Page MenuHomePhabricator

Update the external automatic translation Oozie job
Closed, DeclinedPublic


The external automatic translation Oozie job has not been able to run since December, since Analytics Engineering updated the URL of the Hive endpoint. The last data in neilpquinn.toledo_pageviews is for 2020-12-21. Source data is deleted after 90 days, so the last day before we start losing data is 2021-03-20.

We need to update and relaunch the job. When we do this, we should also move it to the analytics/wmf-product/jobs repo, and adapt it to take advantage of the new ownership and deployment process (T267940).


Due Date
Mar 16 2021, 6:30 PM

Event Timeline

Before we do this, we should confirm that this job is actually worth keeping. There is no organizational focus on the ExternalGuidance tool anymore, and we've decided there's no need to keep the automated report based on this job (T246250). There's no huge cost to keeping it, but if we can't imagine any future use, there's no need to pay even this moderate cost.
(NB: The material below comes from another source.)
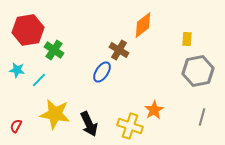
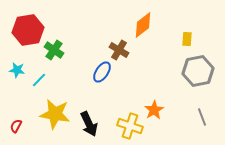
gray line: rotated 36 degrees counterclockwise
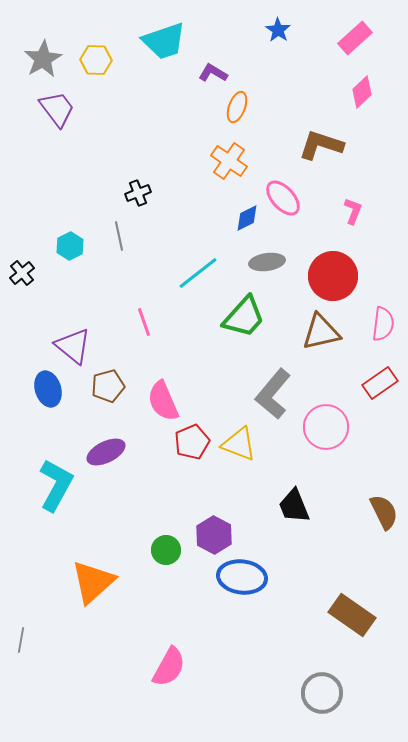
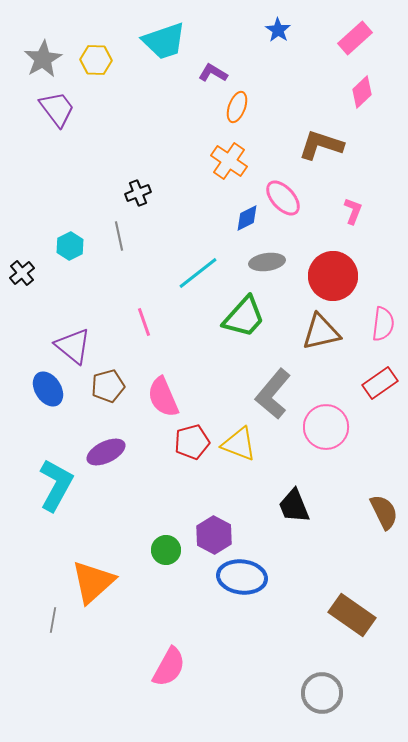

LGoto triaged this task as Medium priority.Jan 12 2021, 6:17 PM
nshahquinn-wmf set Due Date to Mar 16 2021, 6:30 PM.
nshahquinn-wmf added subscribers: Pginer-WMF, Arrbee.

I consulted @Pginer-WMF and @Arrbee, and they believe it's worth continuing to collect this data. I will need to do this soon as we are approaching the point of data loss.

nshahquinn-wmf raised the priority of this task from Medium to High.Mar 18 2021, 6:57 PM

Mostly done now (even if there's less point because of T277781); raising to high because (more) data loss is imminent.

The job is running again, but the daily pageview counts generated by the new job are only 20% of the ones generated by the old job, even though I didn't make any substantive change to the query. I'll need to figure this out if we want to keep producing meaningful data.

nshahquinn-wmf lowered the priority of this task from High to Medium.Mar 24 2021, 12:39 PM

I've discussed this with @Pginer-WMF: we do want to keep this job running properly, but I'll do it after T254891/T254891.

I've discussed with Pau, and instead of doing this, we can use the edit tag data to get a rough idea of the impact that the Google Translation entry point for Content Translation has.